At a fundamental level, this should be a function of scrapping and demand in the specific segments within the sector. However, the year has begun with an apparently disappointing less-than-expected rise in charter rates despite a shortage of supply.

Despite this, industry players, including some specialists in the segment are keeping the faith and still believe this is the right place to be this year.

Much of it has to do with the age profile and ongoing scrapping patterns of the sector. According to VesselsValue, although scrapping activity slowed in 2017 it remains strong.

“Additionally, the fleet of smaller ships is ageing, with a small outstanding orderbook. The number of ships that will be heading to the breakers will remain high over the next several years,” the ship valuation platform noted.

In addition, while the absolute numbers may be smaller than expected, in percentage terms the rise in charter rates is not to be scoffed at, considering the general state of the shipping market.

For example, 1,700 teu ships rebounded from a low of $6,400/day up to their current market level of $9,300/day. Meanwhile, 3,500 teu panamaxes rose from a low of $6,550/day in December 2016 to $9,800/day at the present time, VesselValue pointed out.

“I believe that charter rates are up anywhere from 30-50% year-on-year which I think is quite a significant improvement, and yes, with the idle fleet down from 6% to 2% year-on-year then one could realistically expect further increases in 2018, though scrapping has all but stopped,” said Tribini Capital director Thomas Soderberg.

“The market is becoming more balanced and the orderbook is relatively small so we have seen an improvement in rates. There has been a fairly lengthy period of under-investment in the feeder sector and a lot of the fleet is now becoming quite old,” noted Mandarin Shipping chairman Tim Huxley.

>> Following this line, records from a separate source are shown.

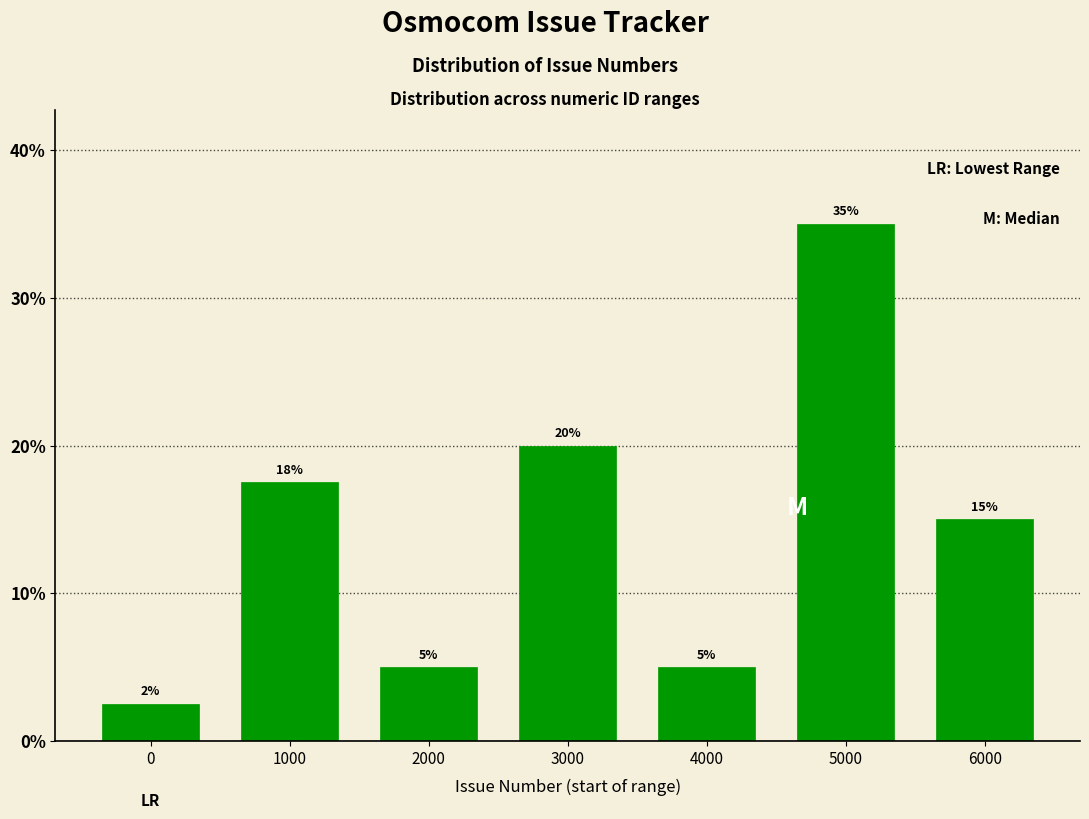

What is the minimum value shown in the chart?

2.5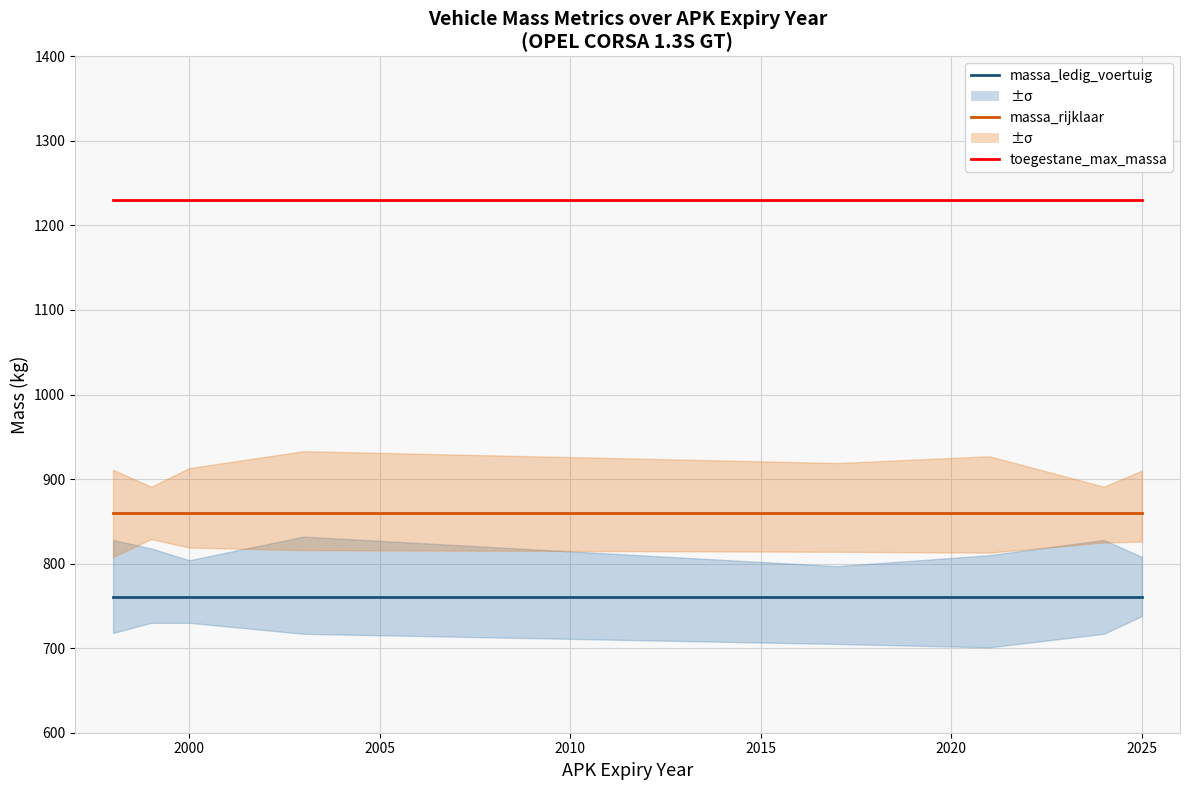

True or false: toegestane_maximum_massa_voertuig has more than 2 points higher than both neighbors.

False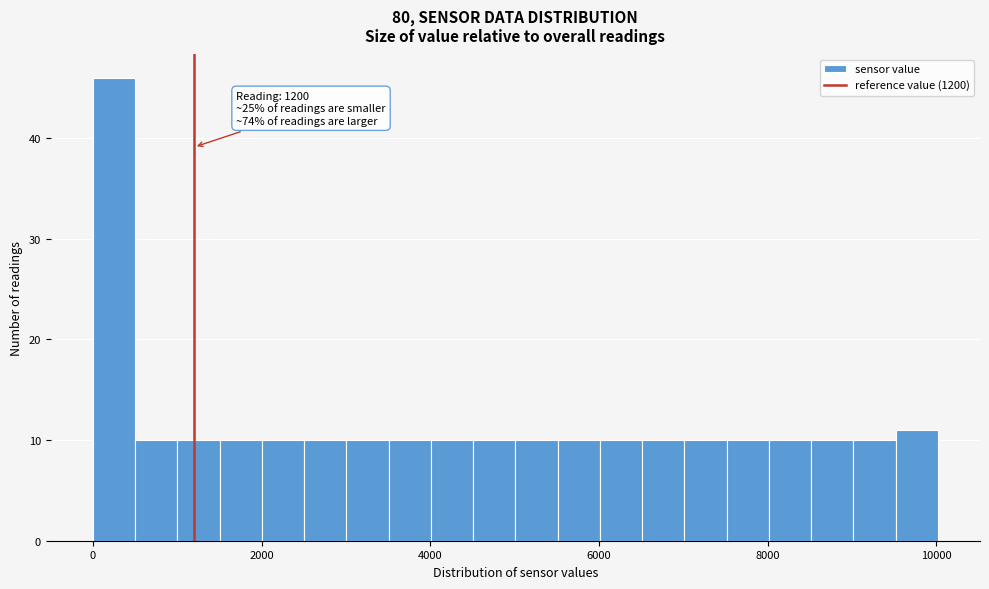

Around what value on the x-axis is the tallest bar? Give the approximate position of its centre, as read against the axis.

200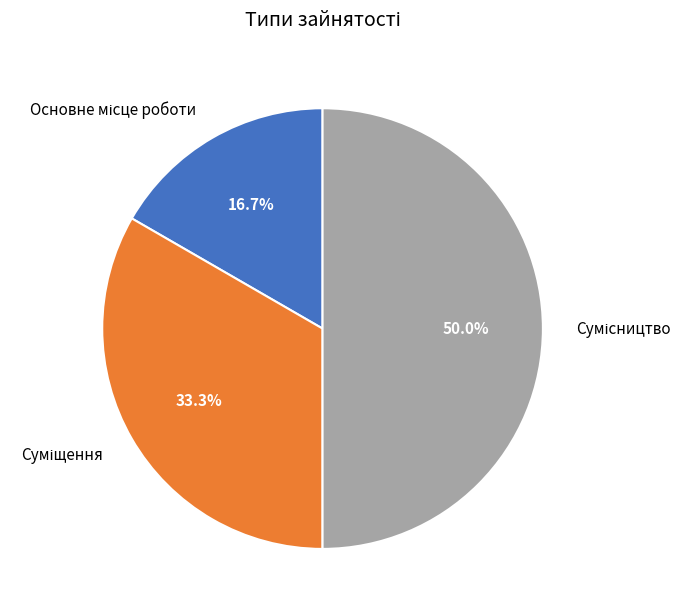

What is the change in value from Суміщення to Сумісництво?

+1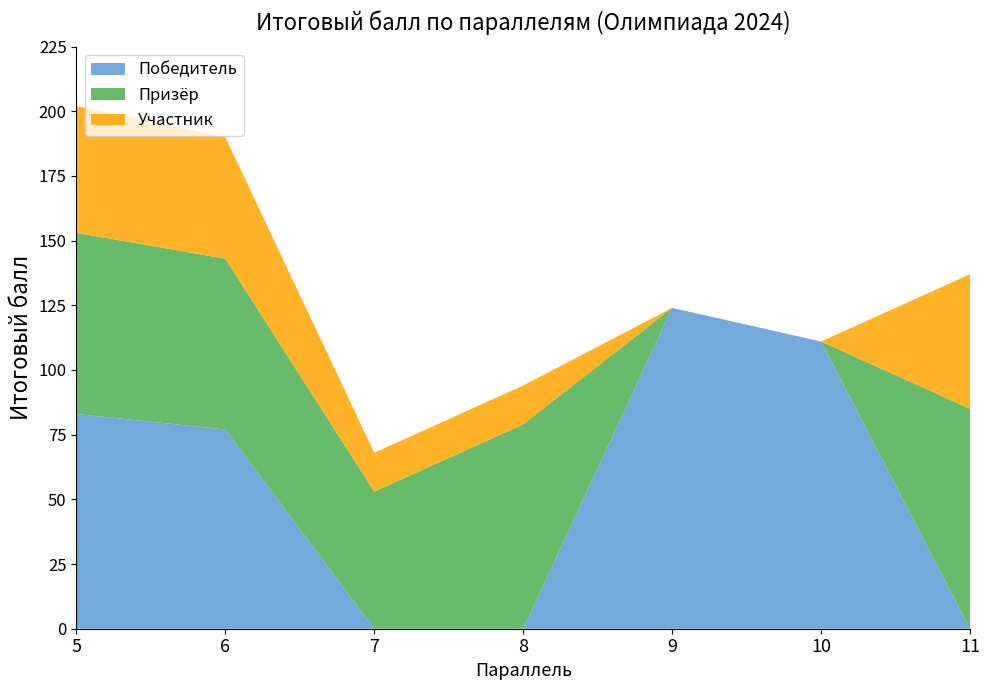

Reading right to left, extract all data points from this chart.

Победитель: 11=0	10=111	9=124	8=0	7=0	6=77	5=83
Призёр: 11=85	10=0	9=0	8=79	7=53	6=66	5=70
Участник: 11=52	10=0	9=0	8=15	7=15	6=47	5=49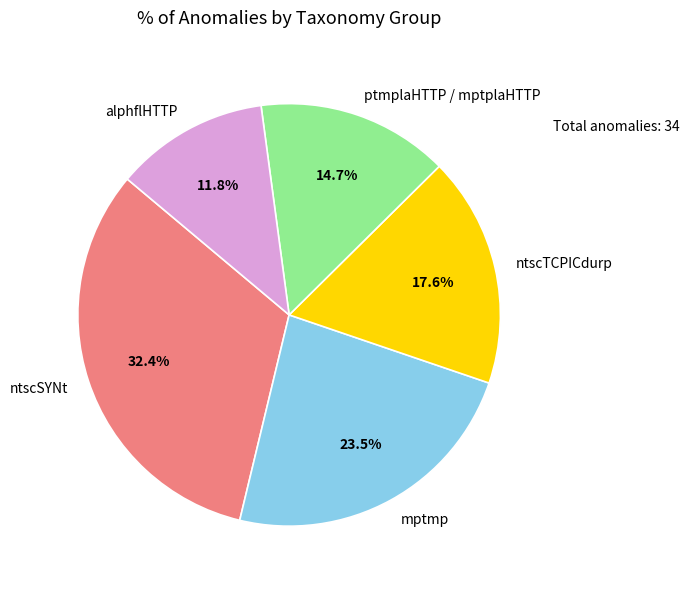

Which slice is the largest?

ntscSYNt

On the market in general, Huxley said: “Rates have begun to move upwards, particularly for modern, fuel efficient ships but the lack of any significant period business will probably put a hold on any big new investment by charter owners whilst the major lines have been focused on investment in the bigger ships.”

Highlighting an age-old conundrum Soderberg commented: “The value and premium of newbuildings is very much related to the oil price, whilst the risk of poorly maintained older ships breaking down is considerably higher.”

He added: “It’s always easier to run new ships, but you need a higher market to justify the cost. Secondhand seems like a good punt if one can find decent quality ships.”

Indeed a big issue is the availability of quality tonnage. “For owners such as ourselves who are committed to building an Asian-based feeder operator, the key will be if there are the good quality modern assets we want available in the market,” Huxley reiterated.

Looking ahead to the rest of the year, these players remained optimistic about the sector, but emphasized that certain conditions needed to be in place to be successful.

“Stay away from ULCVs and focus on smaller ships where assets are aging and will need to be replaced for service into smaller ports. Identify specific pieces of business or specific trade routes rather than making a generic-sized type asset play,” advised VesselsValue.

“Like most areas of shipping, there is a higher degree of optimism in container trades than there was previously and this is supported by the fact that there has been little investment in recent years. Whilst there is optimism of continued intra-Asian trade growth, there could be a few speed bumps along the way,” said Mandarin’s Huxley.

“It is a sector we are committed to and if the right opportunity comes along, then we would certainly look at investing but as regards new buildings, we would certainly want to see a higher level of long term employment to leap in,” he concluded.

“New buildings if you have patient investors, with moderate expectations and a long horizon. Second hand if you have more of a gambling mindset,” Tribini’s Soderberg opined.

Elaborating, he added: “You run the risk of maintenance problems which can be costly, but could also see a 50% return in the next 12-18 months.”

“Looking at risk vs reward overall we think the returns in alternative ship finance are the most attractive space to be in today,” Soderberg concluded.